EXCERPT PROVIDED
»»

Re: Lockup in wait_transaction_locked under memory pressure

Michal Hocko <mhocko@xxxxxxx> · Mon, 29 Jun 2015 11:16:30 +0200

On Mon 29-06-15 12:07:54, Nikolay Borisov wrote:
> 
> 
> On 06/29/2015 11:32 AM, Michal Hocko wrote:
> > On Thu 25-06-15 18:27:10, Nikolay Borisov wrote:
> >>
> >>
> >> On 06/25/2015 06:18 PM, Michal Hocko wrote:
> >>> On Thu 25-06-15 17:34:22, Nikolay Borisov wrote:
> >>>> On 06/25/2015 05:05 PM, Michal Hocko wrote:
> >>>>> On Thu 25-06-15 16:49:43, Nikolay Borisov wrote:
> >>>>> [...]
> >>>>>> How would you advise to rectify such situation?
> >>>>>
> >>>>> As I've said. Check the oom victim traces and see if it is holding any
> >>>>> of those locks.
> >>>>
> >>>> As mentioned previously all OOM traces are identical to the one I've
> >>>> sent - OOM being called form the page fault path.
> >>>  
> >>> By identical you mean that all of them kill the same task? Or just that
> >>> the path is same (which wouldn't be surprising as this is the only path
> >>> which triggers memcg oom killer)?

««

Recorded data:
»»

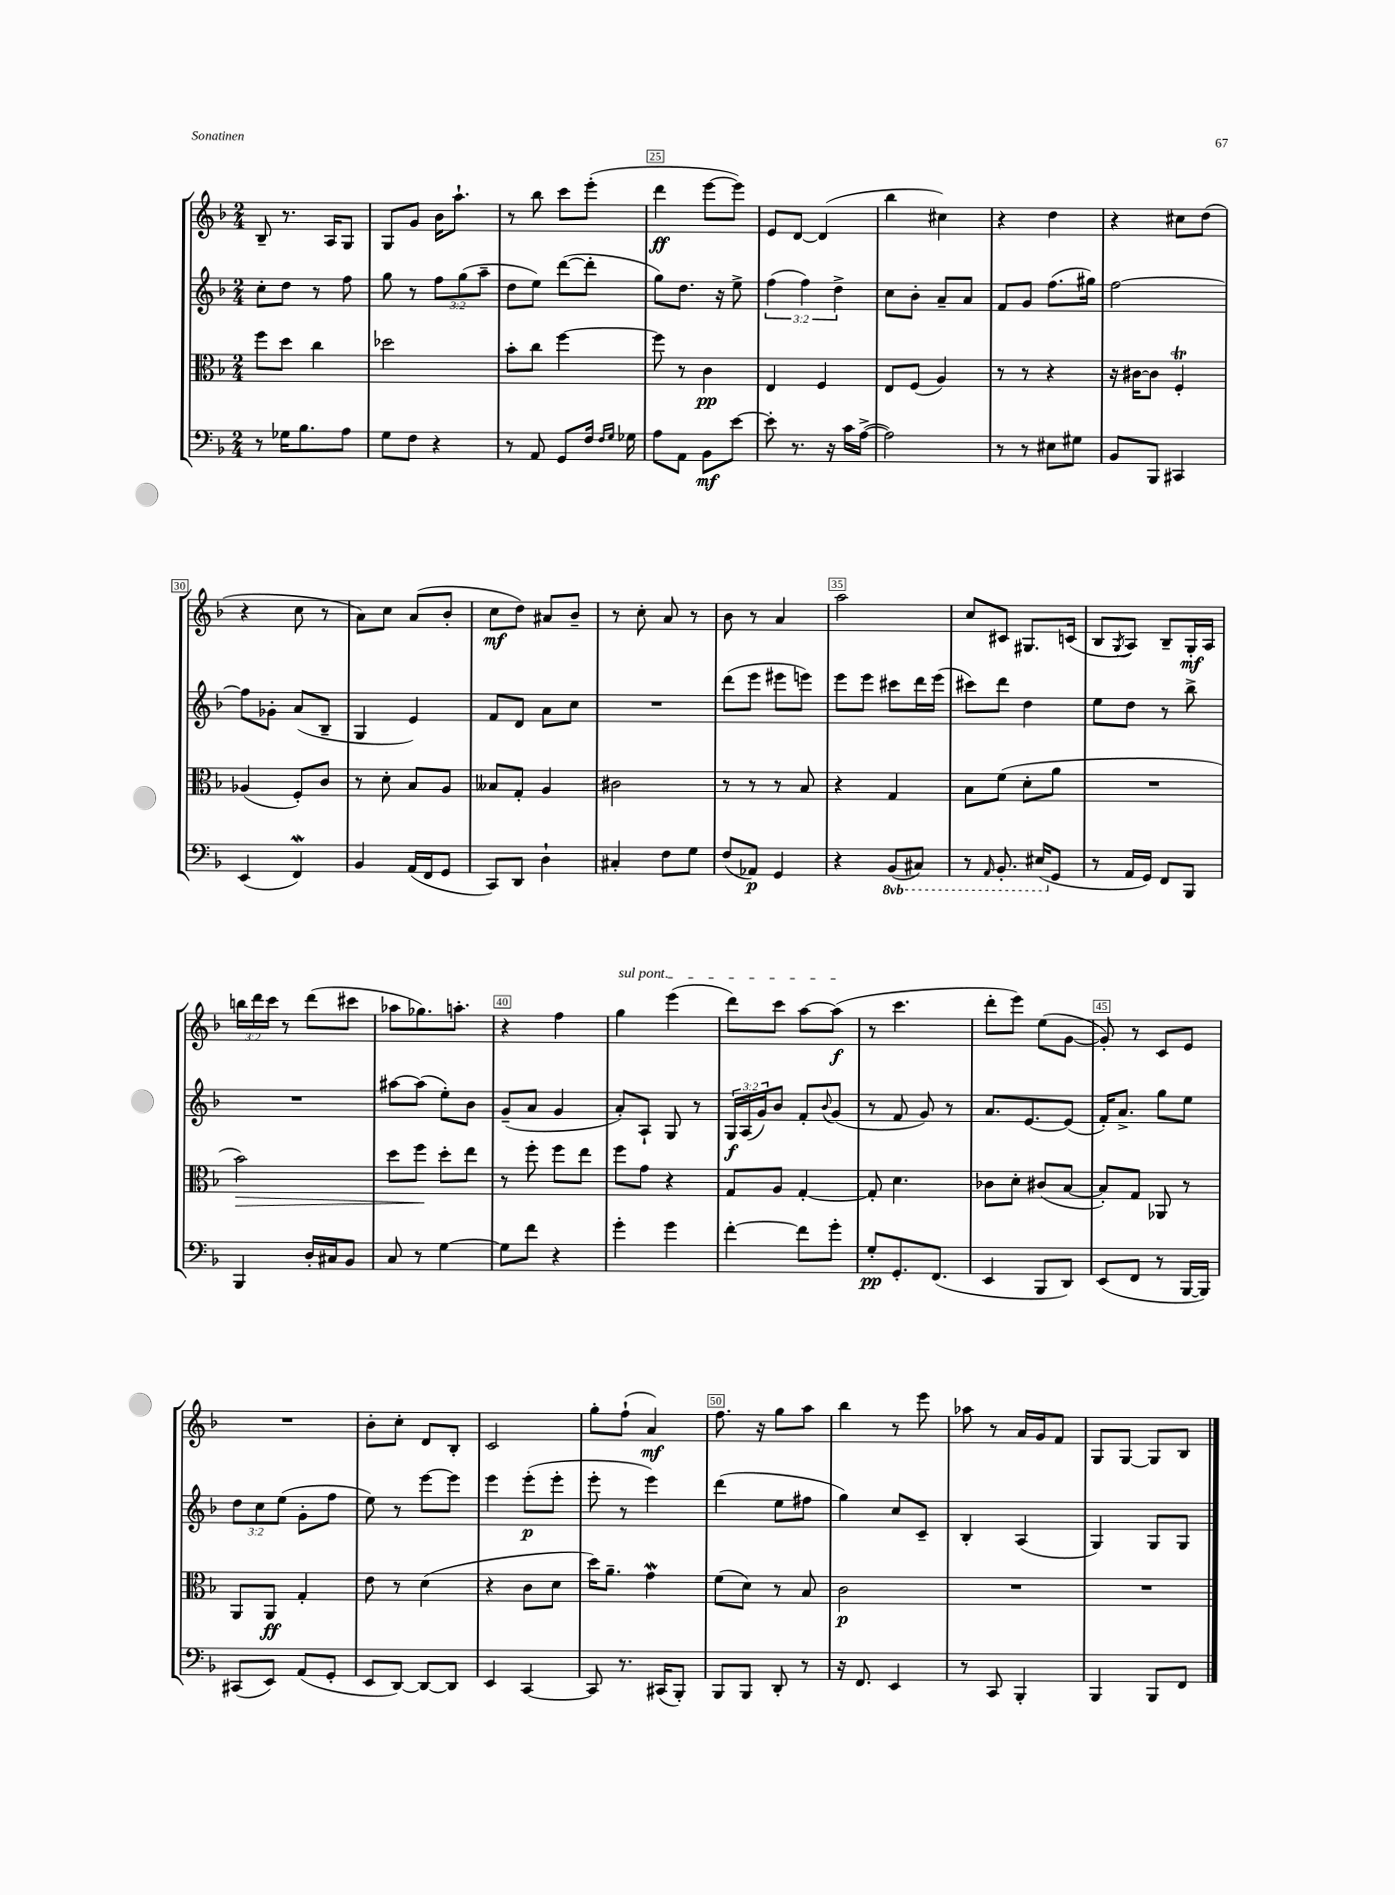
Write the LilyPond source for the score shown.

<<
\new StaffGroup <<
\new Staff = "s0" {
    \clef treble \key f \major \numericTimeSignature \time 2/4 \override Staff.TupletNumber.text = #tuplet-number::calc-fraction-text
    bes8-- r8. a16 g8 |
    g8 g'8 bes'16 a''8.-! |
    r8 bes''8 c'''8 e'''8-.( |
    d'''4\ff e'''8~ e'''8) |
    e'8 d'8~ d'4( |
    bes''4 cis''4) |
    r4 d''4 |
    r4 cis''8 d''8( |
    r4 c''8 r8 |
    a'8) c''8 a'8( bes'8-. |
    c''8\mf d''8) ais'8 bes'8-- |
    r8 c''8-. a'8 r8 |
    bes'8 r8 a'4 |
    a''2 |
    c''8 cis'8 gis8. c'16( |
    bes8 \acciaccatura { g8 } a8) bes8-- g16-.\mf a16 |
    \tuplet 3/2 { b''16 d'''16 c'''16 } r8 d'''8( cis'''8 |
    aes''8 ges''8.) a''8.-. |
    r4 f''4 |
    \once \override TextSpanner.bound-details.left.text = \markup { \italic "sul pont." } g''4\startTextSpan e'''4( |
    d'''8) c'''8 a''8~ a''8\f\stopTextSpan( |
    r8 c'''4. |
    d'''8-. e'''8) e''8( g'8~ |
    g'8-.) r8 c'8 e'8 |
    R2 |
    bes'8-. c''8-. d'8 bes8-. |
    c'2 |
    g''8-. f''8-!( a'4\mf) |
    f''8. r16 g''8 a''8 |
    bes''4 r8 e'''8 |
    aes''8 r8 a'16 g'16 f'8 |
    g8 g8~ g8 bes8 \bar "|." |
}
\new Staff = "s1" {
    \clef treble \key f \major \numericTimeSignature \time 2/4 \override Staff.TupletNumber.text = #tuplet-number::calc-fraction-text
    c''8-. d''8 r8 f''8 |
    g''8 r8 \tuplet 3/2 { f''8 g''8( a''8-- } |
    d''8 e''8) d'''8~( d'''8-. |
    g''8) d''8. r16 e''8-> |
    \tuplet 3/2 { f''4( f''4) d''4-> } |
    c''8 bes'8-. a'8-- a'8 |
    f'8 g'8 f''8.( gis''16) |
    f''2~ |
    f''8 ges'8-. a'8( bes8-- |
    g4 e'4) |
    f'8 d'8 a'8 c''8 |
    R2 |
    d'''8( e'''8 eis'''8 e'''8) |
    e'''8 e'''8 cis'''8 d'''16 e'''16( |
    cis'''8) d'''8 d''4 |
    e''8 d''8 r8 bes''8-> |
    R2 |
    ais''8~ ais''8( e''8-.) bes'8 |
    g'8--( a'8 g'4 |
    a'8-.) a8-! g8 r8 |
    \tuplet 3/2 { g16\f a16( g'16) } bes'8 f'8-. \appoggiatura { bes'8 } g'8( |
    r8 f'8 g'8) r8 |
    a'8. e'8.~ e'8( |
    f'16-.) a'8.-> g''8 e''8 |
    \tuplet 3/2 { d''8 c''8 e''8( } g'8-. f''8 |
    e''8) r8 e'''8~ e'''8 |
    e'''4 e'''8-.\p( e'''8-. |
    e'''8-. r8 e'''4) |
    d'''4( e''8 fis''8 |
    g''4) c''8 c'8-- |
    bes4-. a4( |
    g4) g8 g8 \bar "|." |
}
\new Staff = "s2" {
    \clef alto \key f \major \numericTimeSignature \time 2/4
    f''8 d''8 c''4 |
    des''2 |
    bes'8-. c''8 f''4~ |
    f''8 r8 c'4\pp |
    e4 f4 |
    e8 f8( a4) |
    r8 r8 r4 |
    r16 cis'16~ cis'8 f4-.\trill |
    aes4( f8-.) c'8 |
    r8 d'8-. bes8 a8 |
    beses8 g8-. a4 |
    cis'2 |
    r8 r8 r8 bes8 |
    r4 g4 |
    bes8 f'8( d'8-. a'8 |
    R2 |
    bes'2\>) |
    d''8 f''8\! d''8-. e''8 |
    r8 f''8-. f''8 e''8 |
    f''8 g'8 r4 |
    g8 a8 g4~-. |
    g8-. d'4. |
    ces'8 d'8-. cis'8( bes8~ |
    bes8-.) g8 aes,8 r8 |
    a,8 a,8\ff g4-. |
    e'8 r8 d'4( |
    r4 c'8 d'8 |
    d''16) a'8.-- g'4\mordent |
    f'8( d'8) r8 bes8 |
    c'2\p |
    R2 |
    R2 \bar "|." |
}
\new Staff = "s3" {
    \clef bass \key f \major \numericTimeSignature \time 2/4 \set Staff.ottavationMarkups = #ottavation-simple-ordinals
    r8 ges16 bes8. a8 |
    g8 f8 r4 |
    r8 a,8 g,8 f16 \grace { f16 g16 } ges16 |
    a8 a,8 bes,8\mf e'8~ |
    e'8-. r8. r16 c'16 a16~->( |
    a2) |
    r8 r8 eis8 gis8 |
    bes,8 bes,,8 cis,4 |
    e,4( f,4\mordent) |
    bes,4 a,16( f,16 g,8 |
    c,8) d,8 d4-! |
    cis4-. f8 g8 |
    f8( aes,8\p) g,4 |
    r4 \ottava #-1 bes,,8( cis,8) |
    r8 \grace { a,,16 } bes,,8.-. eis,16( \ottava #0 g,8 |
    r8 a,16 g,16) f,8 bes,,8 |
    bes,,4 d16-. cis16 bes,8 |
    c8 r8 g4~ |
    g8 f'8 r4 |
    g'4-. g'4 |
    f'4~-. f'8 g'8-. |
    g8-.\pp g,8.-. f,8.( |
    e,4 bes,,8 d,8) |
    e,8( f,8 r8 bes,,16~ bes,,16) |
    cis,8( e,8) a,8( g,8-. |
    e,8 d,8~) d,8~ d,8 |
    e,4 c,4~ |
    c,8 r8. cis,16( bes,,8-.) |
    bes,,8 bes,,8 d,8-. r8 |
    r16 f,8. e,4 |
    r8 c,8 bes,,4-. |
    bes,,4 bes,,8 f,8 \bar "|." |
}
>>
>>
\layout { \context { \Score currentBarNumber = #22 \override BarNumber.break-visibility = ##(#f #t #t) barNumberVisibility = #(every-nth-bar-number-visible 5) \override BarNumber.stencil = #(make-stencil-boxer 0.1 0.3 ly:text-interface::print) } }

««

WHAT YOU WILL DO
a - Answer these questions using the mailing-list thread:
(i) On what date and at what time was Michal Hocko's message sent?
(ii) What did Hocko advise checking?
(iii) According to Nikolay Borisov, where was OOM being called from in all the traces?
b - Summarize the mailing-list thread in two sentences.
c - Reproduce the mailing-list thread word for word, between "On Mon 29-06-15" and "rectify such situation?", inclusive.

FULL SOLUTIONS
a -
(i) Mon, 29 Jun 2015 11:16:30 +0200
(ii) The OOM victim traces, to see whether the victim is holding any of those locks.
(iii) The page fault path.

b - In a thread about a lockup in wait_transaction_locked under memory pressure, Nikolay Borisov asked how to rectify the situation, and Michal Hocko advised checking the OOM victim traces to see whether the victim holds any of those locks. Borisov replied that all the OOM traces are identical, with OOM called from the page fault path, and Hocko asked whether that meant they all kill the same task or only share a path, noting that this is the only path that triggers the memcg OOM killer.

c -
On Mon 29-06-15 12:07:54, Nikolay Borisov wrote:
> 
> 
> On 06/29/2015 11:32 AM, Michal Hocko wrote:
> > On Thu 25-06-15 18:27:10, Nikolay Borisov wrote:
> >>
> >>
> >> On 06/25/2015 06:18 PM, Michal Hocko wrote:
> >>> On Thu 25-06-15 17:34:22, Nikolay Borisov wrote:
> >>>> On 06/25/2015 05:05 PM, Michal Hocko wrote:
> >>>>> On Thu 25-06-15 16:49:43, Nikolay Borisov wrote:
> >>>>> [...]
> >>>>>> How would you advise to rectify such situation?